+
upworthy

tulsa race massacre

I learned about the Tulsa race massacre in graduate school and I was shocked that my previous education had failed me, but I realized it wasn't just me. Turns out that most students didn't learn about the history of Tulsa’s Black Wall Street and the atrocities that occurred to set the residents back. Surprisingly, even students in Oklahoma didn’t learn about what happened in the bustling, prosperous Black community in 1921. Just over 100 years ago, an angry white mob descended on Tulsa’s Greenwood District, the small Black community that had amassed wealth in the 56 years following the Emancipation Proclamation being signed. The community was entirely self-sufficient with its own barber shop, bank, grocery store, newspaper and school. There were even doctors and real estate agents, which allowed the community to exist without needing to depend on outsiders.

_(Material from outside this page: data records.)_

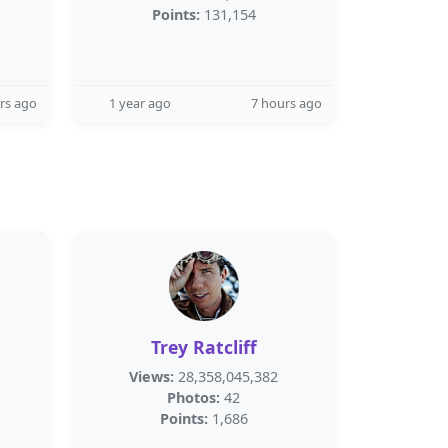
Points:
131,154
rs ago
1 year ago
7 hours ago
Trey Ratcliff
Views:
28,358,045,382
Photos:
42
Points:
1,686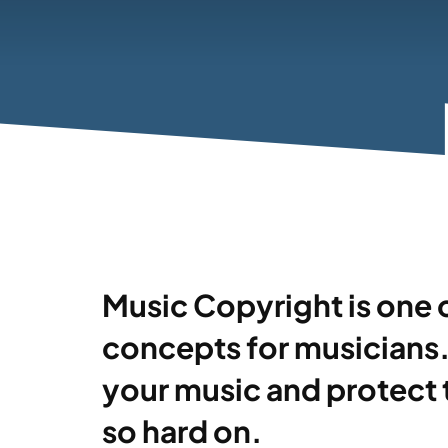
Music Copyright is one 
concepts for musicians. 
your music and protect
so hard on.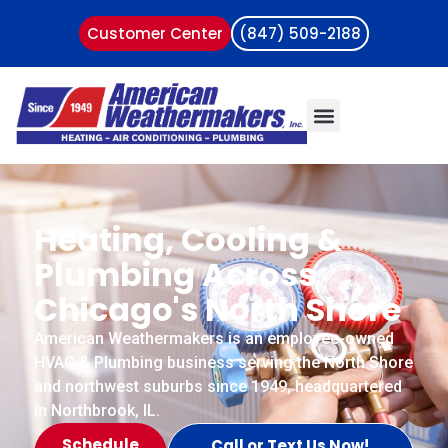
Customer Center
(847) 509-2188
Heating, Cooling &
Plumbing Across
Chicago's North Shore
American Weathermakers is an employee-owned
HVAC & Plumbing business serving the North Shore
and northwest suburbs since 1949, headquartered
in Northbrook, IL.
Schedule
Call or Text Us Now!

When the white mob came to town, they burned the entire community to the ground and killed around 300 people, historians surmised. The city lay in ruins for years as the state focused on building up the more predominantly white areas and refused to allocate resources. Insurance companies wouldn't pay out claims to rebuild the once thriving community. Residents of Greenwood felt the effects of this for generations. Today, there are three surviving members of Black Wall Street—Lessie Benningfield Randle, 107, Viola Fletcher, 107, and Hughes Van Ellis, 101—and a judge just ruled that their lawsuit seeking reparations can proceed.